BEGIN DATA EXCERPTS
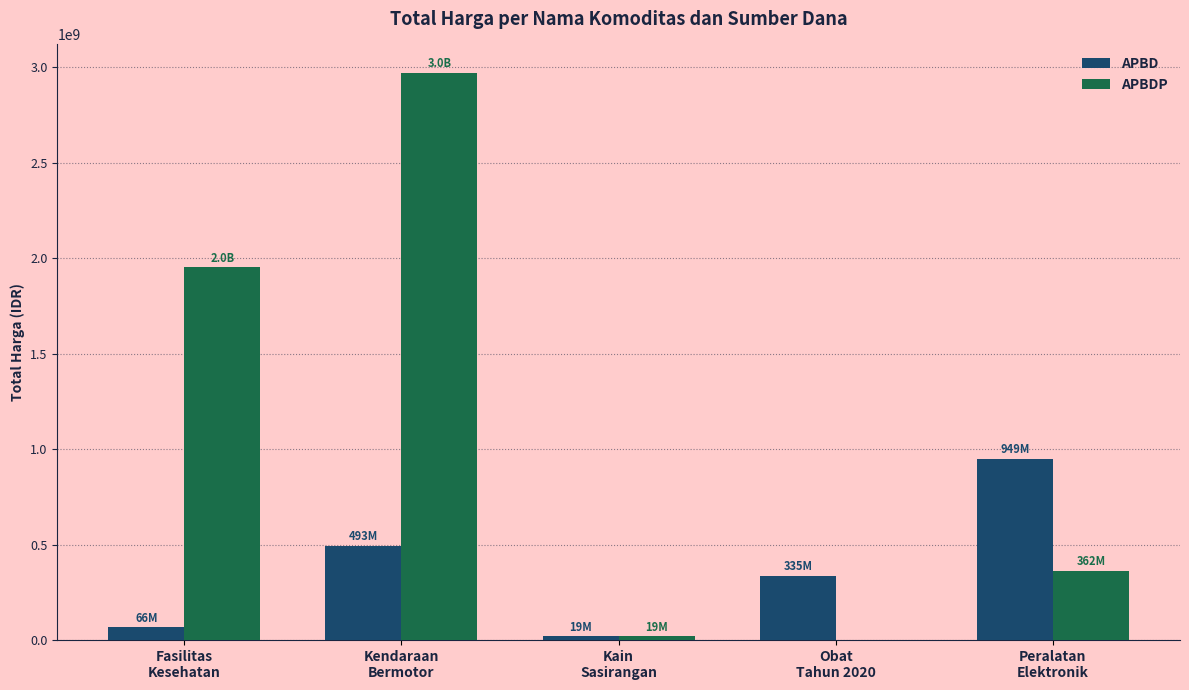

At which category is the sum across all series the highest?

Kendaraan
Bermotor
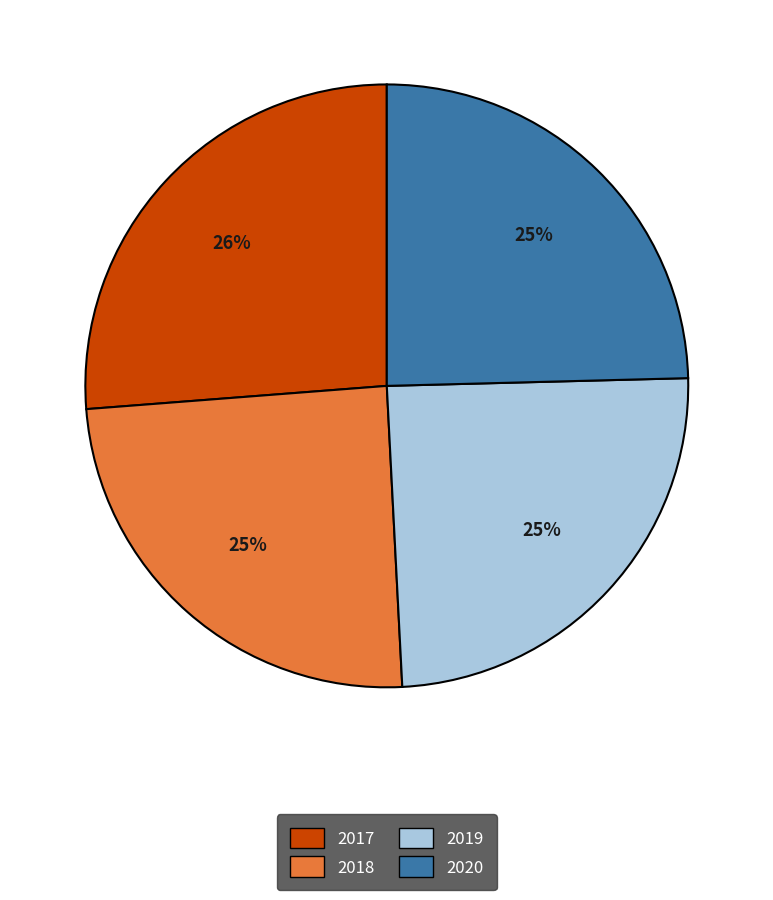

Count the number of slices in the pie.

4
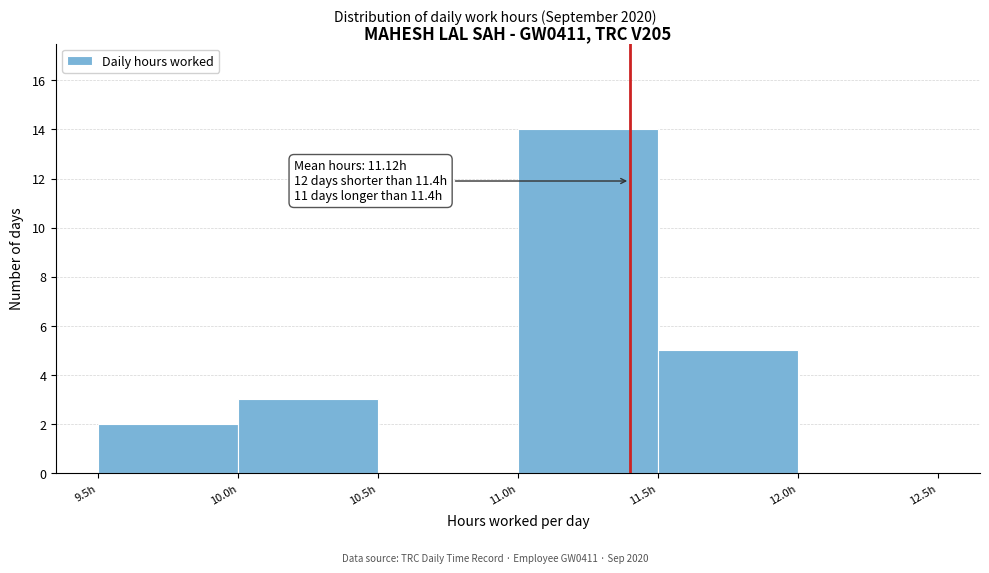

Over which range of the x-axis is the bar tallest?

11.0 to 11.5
END DATA EXCERPTS
* **TASK GOAL**:
Copy every line of the records above word for word, leaving out the pictures.

* **EXPECTED ANSWER**:
At which category is the sum across all series the highest?

Kendaraan
Bermotor

Count the number of slices in the pie.

4

Over which range of the x-axis is the bar tallest?

11.0 to 11.5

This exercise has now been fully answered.